Classifying Polytopes

The properties of polytopes that I chose to keep invariant are discontinuities, flatness, colinearity, and convexity. To indicate that two points on a polytope are colinear, or cohyperplanar, I collect the points into boundaries and intersections between boundaries, such that two points are coplanar iff they are in the same boundary. The discontinuities in a polytope occur only where boundaries intersect. To understand convexity, note that intersections between halfspaces are convex. Thus, if a discontinuity is concave, it consists of more than one halfspace intersection of the same intersecting boundaries.
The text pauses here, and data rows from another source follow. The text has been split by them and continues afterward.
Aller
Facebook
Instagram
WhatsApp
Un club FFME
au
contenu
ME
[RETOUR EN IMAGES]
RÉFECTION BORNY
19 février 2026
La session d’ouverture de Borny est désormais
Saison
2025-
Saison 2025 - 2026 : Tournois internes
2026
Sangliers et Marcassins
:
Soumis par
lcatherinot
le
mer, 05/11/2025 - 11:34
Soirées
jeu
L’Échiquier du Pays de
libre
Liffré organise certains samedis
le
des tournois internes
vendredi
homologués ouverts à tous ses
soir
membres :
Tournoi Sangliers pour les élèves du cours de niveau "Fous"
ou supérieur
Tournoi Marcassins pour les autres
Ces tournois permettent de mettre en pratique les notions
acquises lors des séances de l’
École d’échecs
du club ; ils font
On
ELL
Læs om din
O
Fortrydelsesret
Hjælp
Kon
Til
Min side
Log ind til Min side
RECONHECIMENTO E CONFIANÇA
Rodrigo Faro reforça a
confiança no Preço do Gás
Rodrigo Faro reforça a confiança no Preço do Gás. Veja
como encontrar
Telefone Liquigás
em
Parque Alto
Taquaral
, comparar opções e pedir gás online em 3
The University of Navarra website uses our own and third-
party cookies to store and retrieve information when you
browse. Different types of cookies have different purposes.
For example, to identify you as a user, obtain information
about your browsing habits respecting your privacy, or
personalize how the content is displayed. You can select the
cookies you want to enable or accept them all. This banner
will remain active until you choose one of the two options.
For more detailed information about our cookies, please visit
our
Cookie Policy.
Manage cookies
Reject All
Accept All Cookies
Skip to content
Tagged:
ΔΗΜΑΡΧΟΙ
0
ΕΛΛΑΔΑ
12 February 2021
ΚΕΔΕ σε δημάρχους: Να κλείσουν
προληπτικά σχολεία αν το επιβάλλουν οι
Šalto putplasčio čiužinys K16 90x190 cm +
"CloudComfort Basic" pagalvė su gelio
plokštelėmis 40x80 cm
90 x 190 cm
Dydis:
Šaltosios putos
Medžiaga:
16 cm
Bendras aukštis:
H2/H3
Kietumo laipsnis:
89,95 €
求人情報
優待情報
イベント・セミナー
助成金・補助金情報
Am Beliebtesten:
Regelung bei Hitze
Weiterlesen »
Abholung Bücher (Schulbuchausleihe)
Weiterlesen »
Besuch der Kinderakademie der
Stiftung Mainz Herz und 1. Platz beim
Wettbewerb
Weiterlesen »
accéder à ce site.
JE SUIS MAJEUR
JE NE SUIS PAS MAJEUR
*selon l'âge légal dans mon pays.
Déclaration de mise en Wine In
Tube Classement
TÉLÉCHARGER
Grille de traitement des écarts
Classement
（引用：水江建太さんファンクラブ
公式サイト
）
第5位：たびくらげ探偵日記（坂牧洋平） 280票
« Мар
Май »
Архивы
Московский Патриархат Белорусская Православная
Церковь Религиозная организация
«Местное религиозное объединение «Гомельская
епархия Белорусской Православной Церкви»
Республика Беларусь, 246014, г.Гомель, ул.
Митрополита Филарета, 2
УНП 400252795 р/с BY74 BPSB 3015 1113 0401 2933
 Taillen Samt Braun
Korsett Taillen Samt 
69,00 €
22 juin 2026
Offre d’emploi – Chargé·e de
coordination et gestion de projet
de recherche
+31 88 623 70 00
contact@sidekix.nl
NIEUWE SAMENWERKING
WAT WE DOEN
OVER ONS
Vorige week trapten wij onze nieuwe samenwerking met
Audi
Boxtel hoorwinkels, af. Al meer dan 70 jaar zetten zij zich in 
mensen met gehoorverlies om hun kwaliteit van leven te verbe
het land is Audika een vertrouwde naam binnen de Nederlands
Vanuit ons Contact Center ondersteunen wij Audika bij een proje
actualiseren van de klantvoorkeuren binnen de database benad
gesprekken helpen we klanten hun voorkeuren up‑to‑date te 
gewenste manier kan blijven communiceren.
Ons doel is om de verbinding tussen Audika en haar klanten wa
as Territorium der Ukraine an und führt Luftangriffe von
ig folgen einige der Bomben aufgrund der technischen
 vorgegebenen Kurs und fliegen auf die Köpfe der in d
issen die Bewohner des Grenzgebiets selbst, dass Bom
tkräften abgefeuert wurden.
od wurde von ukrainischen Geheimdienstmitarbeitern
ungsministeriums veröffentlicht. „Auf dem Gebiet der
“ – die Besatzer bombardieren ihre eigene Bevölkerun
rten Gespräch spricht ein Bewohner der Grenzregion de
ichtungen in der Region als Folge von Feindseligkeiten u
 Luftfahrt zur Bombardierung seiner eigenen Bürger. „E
I call the halfspace intersections polyants, and specify them as maps from boundary to side. Thus, in an n dimensional space, a vertex has 2^n polyants, and an edge has 2^(n-1) polyants. If more than one polyant of a vertex has points near the vertex in the polytope, then the vertex is not convex, and similarly for edges, and so on. Note that the polytope has only the empty polyant, and the single boundaries each have two polyants. Wrt a boundary in its domain, a polyant is significant iff points in the polyant near the boundary are near points both in and not in the polytope. In fact, a two boundary polyant is significant iff one of the boundaries is significant in the section of the polytope by the other boundary. Thus, a polytope is a graph of polyants. Since a polyant is specified by boundaries and sides, and a graph is a map from polyant to set of polyant, equivalent polytopes are found by permuting the boundaries and mirroring sides across boundaries.